Pero el problema es anterior al neoliberalismo y más hondo que la mala praxis del
tecnócrata. En la raíz anida la condición ambivalente del ser humano, descrita por el
mito del pecado original y corroborada —aunque sin metáfora— por el psicoanálisis:
la libertad nace junto al deseo de ser como dioses, la culpa se transmite como
herencia filogenética y la violencia germina en el fondo de toda comunidad. La
modernidad, sin embargo, añadió un giro trágico: transformó la vieja tentación de
omnipotencia en programa técnico. Allí donde el mito advertía sobre los límites, la
ciencia aplicada ofrece superarlos; allí donde el rito exorcizaba la culpa, la
contabilidad de riesgos normaliza la catástrofe. En esta coyuntura, la perversidad no
se reconoce ya en el grito sanguinario de los tiranos decimonónicos, sino en la
asepsia bursátil con que se decide la hambruna de un país o la obsolescencia
planificada de especies enteras. Que una colisión subatómica pueda, según el
cosmólogo Sir Martin Rees, engendrar el agujero negro que devore la Tierra apenas
inquieta a los ingenieros del acelerador, convencidos de que el porcentaje de riesgo
es “tolerable”. El rasgo más siniestro de nuestra era no es, pues, el salvajismo
visceral, sino su sublimación en estadística.
Ante este panorama cabría abrazar el nihilismo o rescatar la intuición olvidada de
que la criatura humana es finita y, justo por eso, valiosa. La tradición cristiana —y
con ella otras sabidurías religiosas— sostiene que la historia no concluye en la
destrucción sino en la resurrección; no en la anulación de la carne sino en su
transfiguración. Más allá del asentimiento explícito a la fe, la lógica que subyace a
esa promesa resulta antropológicamente fecunda: sólo quien acepta su propia
limitación puede graduar el poder que ejerce; sólo quien se sabe contingente puede
evitar la hybris de confundir conocimiento con soberanía absoluta.
Esa pedagogía del límite reintroduce el concepto de “bien morir”, no como
escapatoria individualista sino como brújula vital.

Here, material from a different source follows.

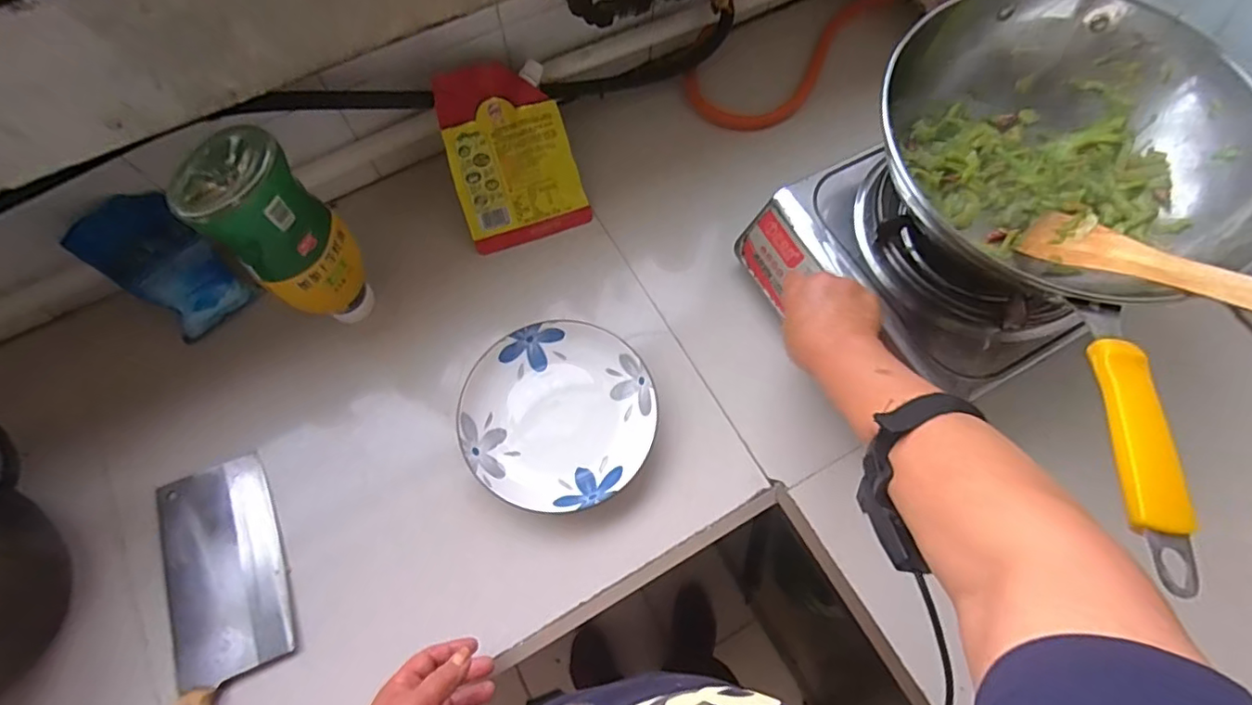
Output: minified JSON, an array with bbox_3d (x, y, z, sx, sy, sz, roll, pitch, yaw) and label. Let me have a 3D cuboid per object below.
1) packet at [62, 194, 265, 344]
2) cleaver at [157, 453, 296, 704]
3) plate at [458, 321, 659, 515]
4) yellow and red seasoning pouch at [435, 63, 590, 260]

Bien muere —dice la teología—
quien ha vivido de modo justo; y justo es aquel que, a falta de fórmulas grandiosas,
procura cada día actuar conforme a la verdad que reconoce y al cuidado del otro que
se le confía. Tal justicia no exige títulos trascendentales; puede practicarse en la
intimidad de un aula, de un consultorio, de un tenderete callejero. Los sistemas
concentran el poder, pero la experiencia elemental de la justicia reside en la
conciencia que decide, a cada gesto, no mentir, no traicionar, no explotar.
Paradójicamente, cuanto más se densifica la sombra global —el riesgo nuclear, la
biotecnología desbocada, la mercantilización de la política—, más signos emergen de
una conciencia planetaria que se resiste a esa deriva. Las marchas contra la invasión
de Irak constituyeron la primera protesta mundial previa a una guerra; no la
detuvieron, es cierto, pero rompieron la unanimidad propagandística y demostraron
que la “opinión pública” ya no es un rebaño dócil. Si la tecnocracia global recuerda a
un Leviatán sin rostro, la multitud diseminada de ciudadanos dignos funciona como
la levadura que, en silencio, fermenta la masa.
Queda la página más íntima: el amor que persiste después de la muerte y se vuelve
reencuentro anticipado con aquel a quien se ha perdido. El luto —vestir de negro,
velar la memoria, leer viejos cuadernos— es a la vez protesta contra el tiempo y
prueba de que el vínculo sobrevive. Ningún algoritmo puede contabilizar esa
fidelidad; ningún mercado, tasar la alegría de reconocer en la sonrisa de una foto la
promesa de la resurrección. Quizá ahí se juegue la última palabra sobre nuestro
destino: en la obstinación de amar más allá de la carne corruptible, en la voluntad de
justicia que se sostiene aun cuando el cumplimiento parezca imposible, en la
intuición de que todo poder que no se sirve del otro sino que lo sirve es, al cabo,
impotente ante la fuerza humilde de la conciencia.